>> BEGIN DATA LISTING
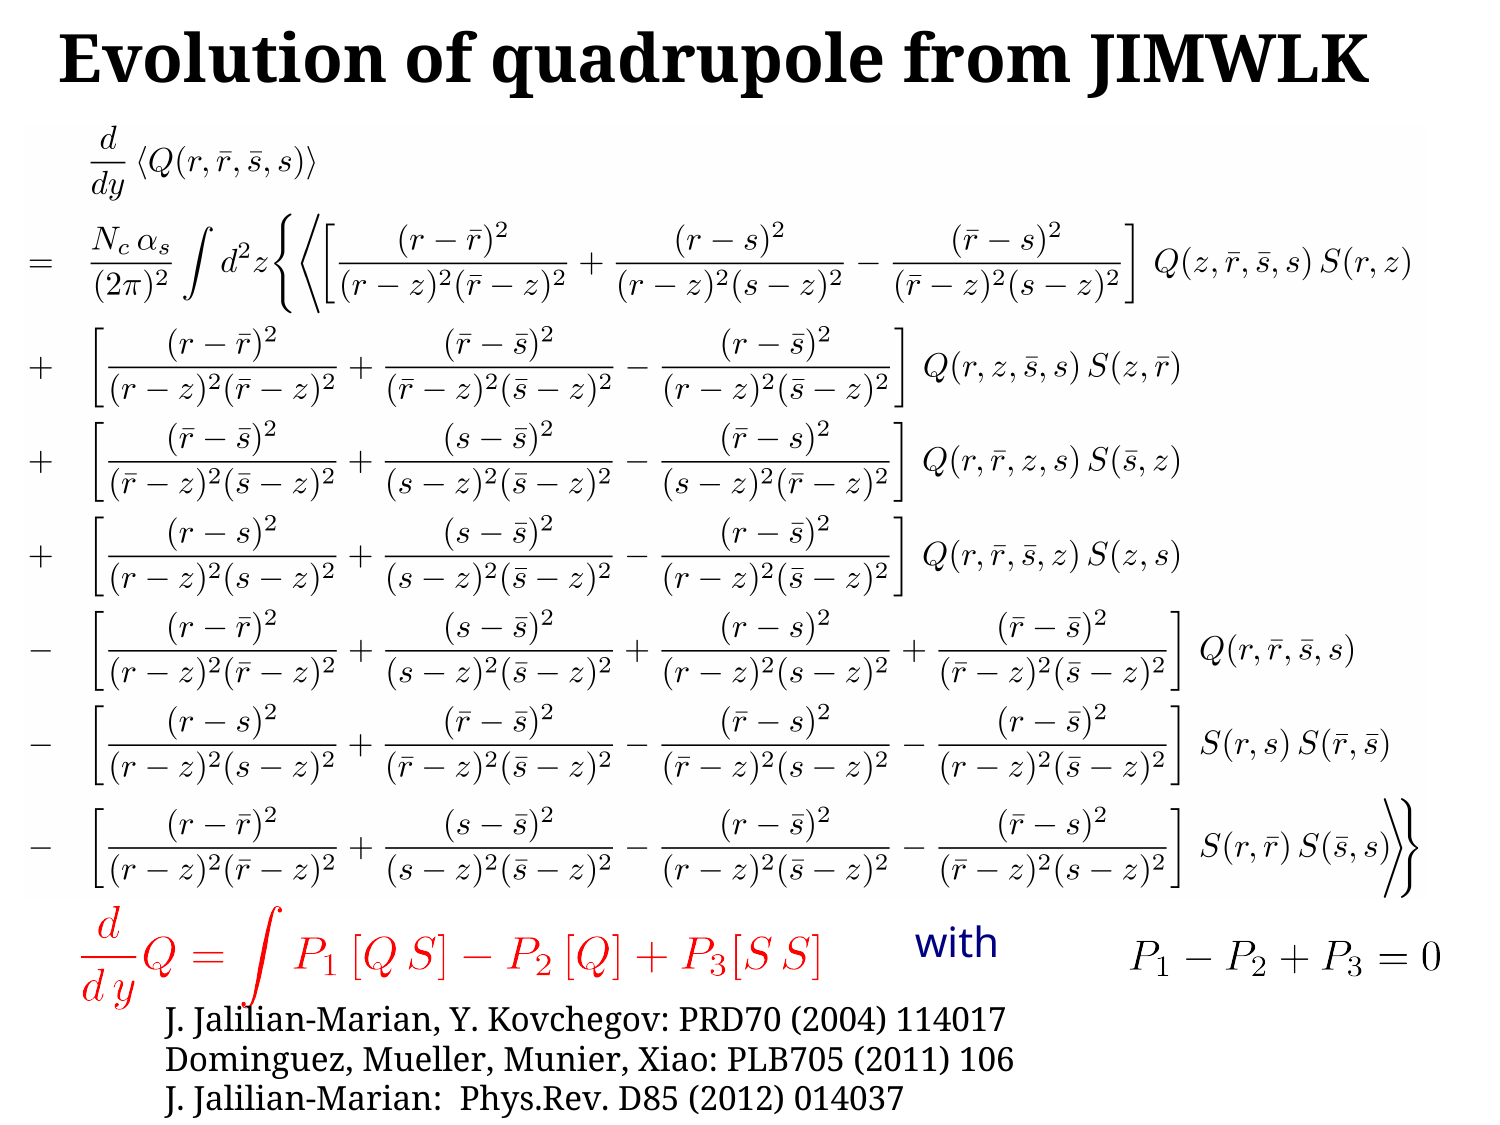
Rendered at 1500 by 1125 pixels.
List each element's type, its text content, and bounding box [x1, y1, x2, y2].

picture [1125, 937, 1446, 980]
picture [25, 123, 1426, 901]
text_box J. Jalilian-Marian, Y. Kovchegov: PRD70 (2004) 114017 Dominguez, Mueller, Munier, Xiao: PLB705 (2011) 106 J. Jalilian-Marian: Phys.Rev. D85 (2012) 014037 [150, 990, 1201, 1125]
text_box Evolution of quadrupole from JIMWLK [9, 8, 1431, 103]
picture [75, 902, 827, 1013]
text_box with [900, 900, 1028, 976]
>> END DATA LISTING
**WHAT NEEDS TO BE DONE:**
Express every line of the entries above as a JSON list of strings, one string per line, skipping blank lines and leaving the pictures out.

**WRITTEN SOLUTION:**
[
  "Rendered at 1500 by 1125 pixels.",
  "List each element's type, its text content, and bounding box [x1, y1, x2, y2].",
  "picture [1125, 937, 1446, 980]",
  "picture [25, 123, 1426, 901]",
  "text_box J. Jalilian-Marian, Y. Kovchegov: PRD70 (2004) 114017 Dominguez, Mueller, Munier, Xiao: PLB705 (2011) 106 J. Jalilian-Marian: Phys.Rev. D85 (2012) 014037 [150, 990, 1201, 1125]",
  "text_box Evolution of quadrupole from JIMWLK [9, 8, 1431, 103]",
  "picture [75, 902, 827, 1013]",
  "text_box with [900, 900, 1028, 976]"
]